# Happy Paddy's Day...



## Andy Capp (Oct 5, 2008)

Especially to James, our very own irishexpat.....

See you in the village...


----------



## Ogri750 (Feb 14, 2008)

Erin go bragh


----------



## Andy Capp (Oct 5, 2008)

Ogri750 said:


> Erin go bragh


Ireland Forever????

Just not when we're playing them in any game - football, rugby, hurling....


----------



## Ossy (Feb 14, 2010)

I think St Patrick day is over-rated... we really don't need another reason to get pissed


----------



## Elphaba (Jan 24, 2008)

Andy Capp said:


> Ireland Forever????
> 
> Just not when we're playing them in any game - football, rugby, hurling....
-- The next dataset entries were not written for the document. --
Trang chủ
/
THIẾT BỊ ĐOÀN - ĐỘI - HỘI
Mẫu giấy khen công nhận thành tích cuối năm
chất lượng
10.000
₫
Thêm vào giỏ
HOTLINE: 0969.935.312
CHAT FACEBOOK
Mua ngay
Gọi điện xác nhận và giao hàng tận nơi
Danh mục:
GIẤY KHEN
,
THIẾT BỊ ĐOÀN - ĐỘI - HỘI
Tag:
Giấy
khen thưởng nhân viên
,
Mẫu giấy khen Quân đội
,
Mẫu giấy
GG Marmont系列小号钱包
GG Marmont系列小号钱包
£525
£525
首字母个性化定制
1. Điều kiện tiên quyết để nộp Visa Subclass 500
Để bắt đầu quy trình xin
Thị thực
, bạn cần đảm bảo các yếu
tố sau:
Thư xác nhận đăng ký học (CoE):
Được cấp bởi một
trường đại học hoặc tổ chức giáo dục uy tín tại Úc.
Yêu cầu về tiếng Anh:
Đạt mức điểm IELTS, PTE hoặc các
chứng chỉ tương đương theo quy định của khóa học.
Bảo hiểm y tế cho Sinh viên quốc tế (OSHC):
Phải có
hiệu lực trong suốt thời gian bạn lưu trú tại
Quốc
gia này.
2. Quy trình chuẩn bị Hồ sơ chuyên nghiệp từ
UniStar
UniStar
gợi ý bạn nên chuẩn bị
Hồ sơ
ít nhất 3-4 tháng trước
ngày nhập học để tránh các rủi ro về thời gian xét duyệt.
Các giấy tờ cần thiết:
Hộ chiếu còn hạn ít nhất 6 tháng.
Isn't hurling what happens after a really heavy night at the Irish Vilage? 

-


----------



## emcarney (Feb 21, 2010)

*no need for an excuse*



Ossy said:


> I think St Patrick day is over-rated... we really don't need another reason to get pissed


Who needs an excuse to drink :confused2:


----------



## CarlZA (Nov 12, 2008)

Certainly not the Ausies and South Africans...


----------



## Dannysigma (Feb 22, 2009)

St Patricks day, like Halloween in the UK is a reason to stay in for me - too many inexperienced drinkers getting in the way. Plus I'm not Irish.


----------



## Elphaba (Jan 24, 2008)

Dannysigma said:


> St Patricks day, like Halloween in the UK is a reason to stay in for me - too many inexperienced drinkers getting in the way. Plus I'm not Irish.


And that's exactly why we only do house parties on New Year's Eve 

-


----------



## SBP (Jan 4, 2010)

Ogri750 said:


> Erin go bragh


This isn't english!!! Racial descrimination against the Welsh then banning our god given language on here but not from the potato munchers


----------



## Gavtek (Aug 23, 2009)

SBP said:


> This isn't english!!! Racial descrimination against the Welsh then banning our god given language on here but not from the potato munchers


That's because you end up with phlegm on your monitor when the Welsh language is used.


----------



## Melody (Jan 21, 2010)

I think St Patrick's Day is international now! At least I have seen too many non-irish celebrating it and drinking to it 

Cheers to whoever is drinking today for happiness! Slainte!

:clap2: :clap2: :clap2:


----------



## Elphaba (Jan 24, 2008)

Plastic Paddies 

-


----------



## SBP (Jan 4, 2010)

Gavtek said:


> That's because you end up with phlegm on your monitor when the Welsh language is used.


good point!


----------



## pmac34 (Jan 4, 2010)

The only reason we Irish drink is to live up to the stereotypical image of the "drunken Irish person" we are an honest caring race and do we not want to disappoint anyone. Honestly - no other reason!

mmmm Guinness.


----------